WORK INSTRUCTIONS ->
Across all entries below, how many lines include "Temperature"? Only the number, please.

::::::::

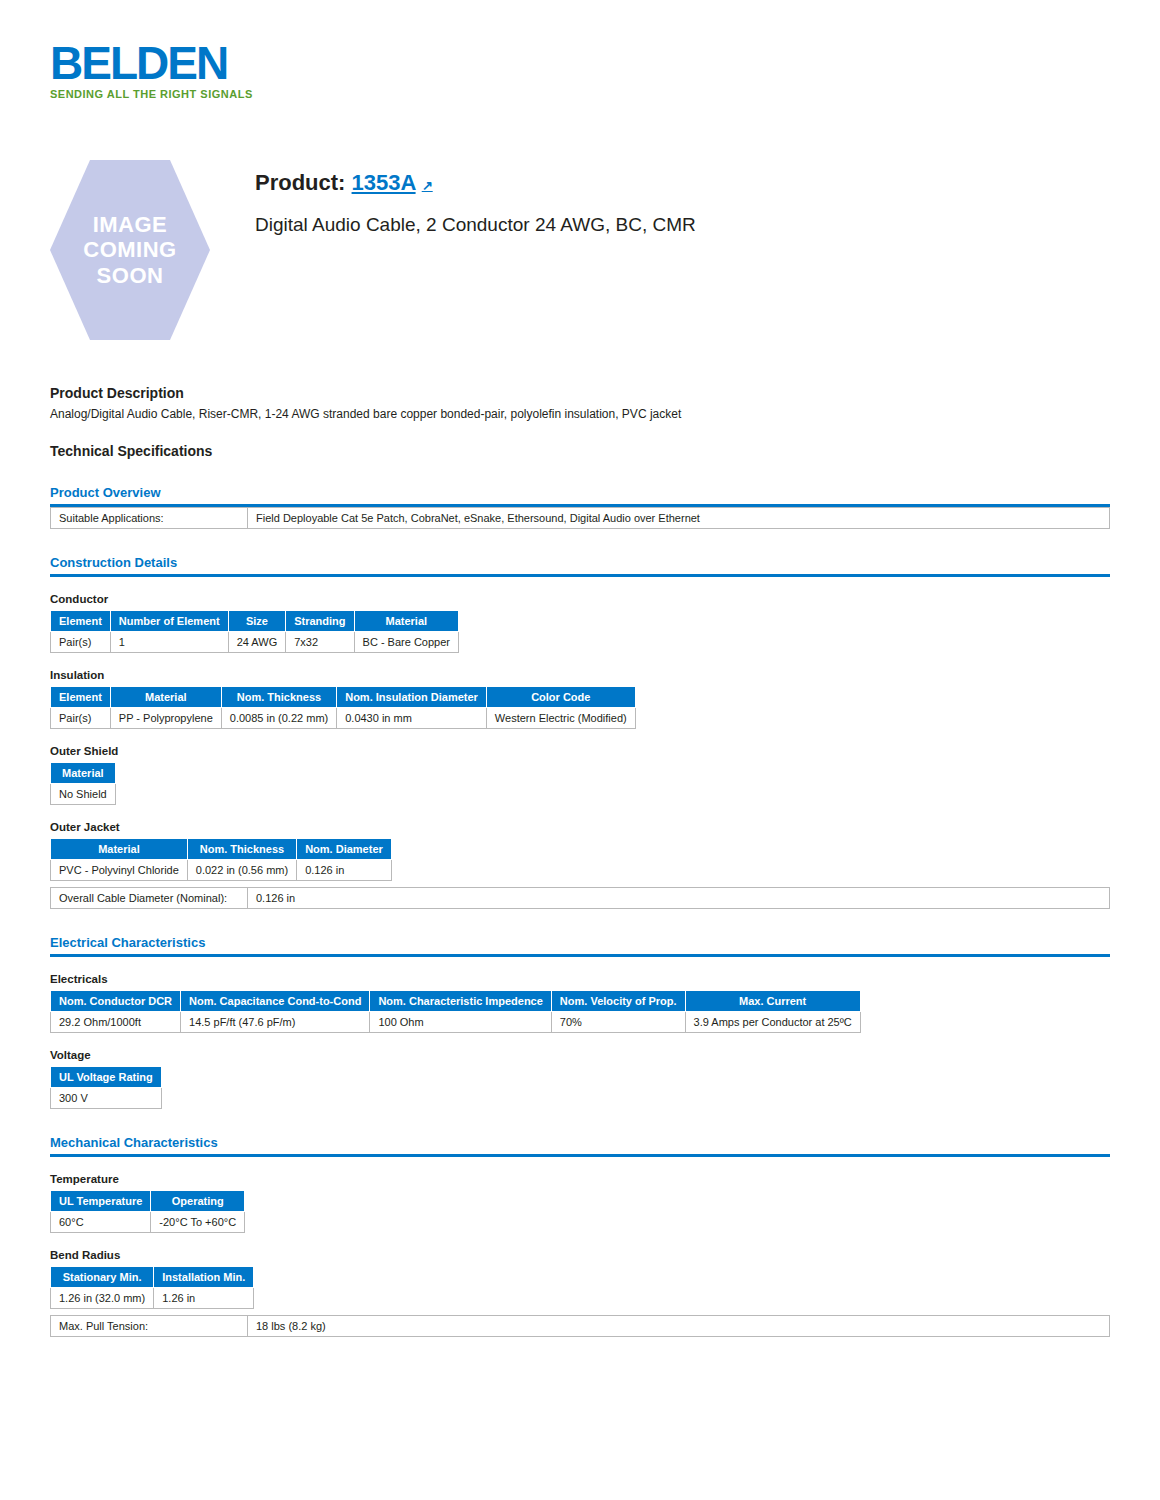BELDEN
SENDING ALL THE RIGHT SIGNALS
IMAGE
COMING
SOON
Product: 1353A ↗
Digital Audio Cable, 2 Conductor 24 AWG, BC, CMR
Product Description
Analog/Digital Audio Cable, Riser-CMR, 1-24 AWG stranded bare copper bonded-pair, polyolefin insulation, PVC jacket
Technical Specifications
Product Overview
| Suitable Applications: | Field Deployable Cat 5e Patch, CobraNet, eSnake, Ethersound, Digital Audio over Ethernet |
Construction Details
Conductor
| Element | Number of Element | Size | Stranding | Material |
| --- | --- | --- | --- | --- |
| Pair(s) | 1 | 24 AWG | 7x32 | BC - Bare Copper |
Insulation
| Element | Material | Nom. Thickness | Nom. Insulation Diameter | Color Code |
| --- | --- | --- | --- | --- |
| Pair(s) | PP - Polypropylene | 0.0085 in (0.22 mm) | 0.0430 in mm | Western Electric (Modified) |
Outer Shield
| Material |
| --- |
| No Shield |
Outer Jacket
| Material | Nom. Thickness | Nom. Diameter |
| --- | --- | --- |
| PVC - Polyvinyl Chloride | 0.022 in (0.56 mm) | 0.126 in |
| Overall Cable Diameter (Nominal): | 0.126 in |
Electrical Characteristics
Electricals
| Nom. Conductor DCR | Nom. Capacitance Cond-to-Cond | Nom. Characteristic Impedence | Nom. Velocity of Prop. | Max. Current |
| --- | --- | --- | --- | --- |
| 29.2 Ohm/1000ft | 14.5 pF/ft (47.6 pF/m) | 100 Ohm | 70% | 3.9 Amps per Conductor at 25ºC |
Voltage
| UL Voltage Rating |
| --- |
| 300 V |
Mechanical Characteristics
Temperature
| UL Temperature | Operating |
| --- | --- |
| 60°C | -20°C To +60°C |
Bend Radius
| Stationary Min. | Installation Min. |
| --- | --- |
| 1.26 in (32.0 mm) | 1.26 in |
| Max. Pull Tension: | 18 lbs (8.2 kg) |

::::::::

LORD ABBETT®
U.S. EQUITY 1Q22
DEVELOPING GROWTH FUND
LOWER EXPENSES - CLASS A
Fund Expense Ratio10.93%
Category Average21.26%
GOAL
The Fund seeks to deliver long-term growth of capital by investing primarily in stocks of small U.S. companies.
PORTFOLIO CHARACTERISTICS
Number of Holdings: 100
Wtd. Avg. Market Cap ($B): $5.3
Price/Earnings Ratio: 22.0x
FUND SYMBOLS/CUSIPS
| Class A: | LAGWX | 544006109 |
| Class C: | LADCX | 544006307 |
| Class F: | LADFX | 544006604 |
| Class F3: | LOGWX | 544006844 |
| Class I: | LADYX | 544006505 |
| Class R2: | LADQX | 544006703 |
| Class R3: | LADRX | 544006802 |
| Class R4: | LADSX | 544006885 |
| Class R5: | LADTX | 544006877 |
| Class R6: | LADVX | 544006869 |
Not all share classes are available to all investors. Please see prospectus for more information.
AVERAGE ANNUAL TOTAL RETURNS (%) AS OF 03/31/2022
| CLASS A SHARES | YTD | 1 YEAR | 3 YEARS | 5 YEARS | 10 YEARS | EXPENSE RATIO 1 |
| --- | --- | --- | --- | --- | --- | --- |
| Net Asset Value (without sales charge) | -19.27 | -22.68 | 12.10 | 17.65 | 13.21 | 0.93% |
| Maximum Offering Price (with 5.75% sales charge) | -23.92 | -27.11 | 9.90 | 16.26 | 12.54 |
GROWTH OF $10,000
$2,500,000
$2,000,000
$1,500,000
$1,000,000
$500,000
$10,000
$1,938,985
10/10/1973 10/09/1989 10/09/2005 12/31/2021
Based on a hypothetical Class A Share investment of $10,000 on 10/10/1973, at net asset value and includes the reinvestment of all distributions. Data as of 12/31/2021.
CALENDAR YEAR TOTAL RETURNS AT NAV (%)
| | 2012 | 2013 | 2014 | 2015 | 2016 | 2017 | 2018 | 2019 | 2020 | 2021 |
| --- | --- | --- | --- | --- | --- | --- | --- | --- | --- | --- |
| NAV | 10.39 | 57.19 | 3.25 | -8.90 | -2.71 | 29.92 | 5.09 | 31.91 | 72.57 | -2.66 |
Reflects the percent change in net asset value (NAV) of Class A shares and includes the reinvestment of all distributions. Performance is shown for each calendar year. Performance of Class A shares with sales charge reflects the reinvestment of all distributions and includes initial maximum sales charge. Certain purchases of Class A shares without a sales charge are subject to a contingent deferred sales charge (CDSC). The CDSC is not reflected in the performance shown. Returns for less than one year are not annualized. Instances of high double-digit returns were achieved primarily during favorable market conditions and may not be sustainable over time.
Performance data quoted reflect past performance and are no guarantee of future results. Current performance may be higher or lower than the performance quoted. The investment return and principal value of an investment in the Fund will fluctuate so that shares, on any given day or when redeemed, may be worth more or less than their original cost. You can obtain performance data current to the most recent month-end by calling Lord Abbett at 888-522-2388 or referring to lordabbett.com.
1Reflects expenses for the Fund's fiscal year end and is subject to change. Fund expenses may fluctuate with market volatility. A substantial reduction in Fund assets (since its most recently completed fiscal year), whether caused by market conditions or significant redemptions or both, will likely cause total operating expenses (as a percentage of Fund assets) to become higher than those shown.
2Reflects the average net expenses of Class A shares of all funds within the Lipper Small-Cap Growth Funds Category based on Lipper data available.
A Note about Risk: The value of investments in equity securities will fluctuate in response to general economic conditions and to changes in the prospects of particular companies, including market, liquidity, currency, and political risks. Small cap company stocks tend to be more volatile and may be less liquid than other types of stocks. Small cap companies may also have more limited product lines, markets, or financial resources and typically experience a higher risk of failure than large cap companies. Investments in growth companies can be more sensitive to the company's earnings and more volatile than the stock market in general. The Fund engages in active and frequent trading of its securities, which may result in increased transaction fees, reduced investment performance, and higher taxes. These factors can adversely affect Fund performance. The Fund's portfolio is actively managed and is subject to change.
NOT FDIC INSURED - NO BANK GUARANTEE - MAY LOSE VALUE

::::::::

EXERCISE RESULT ->
2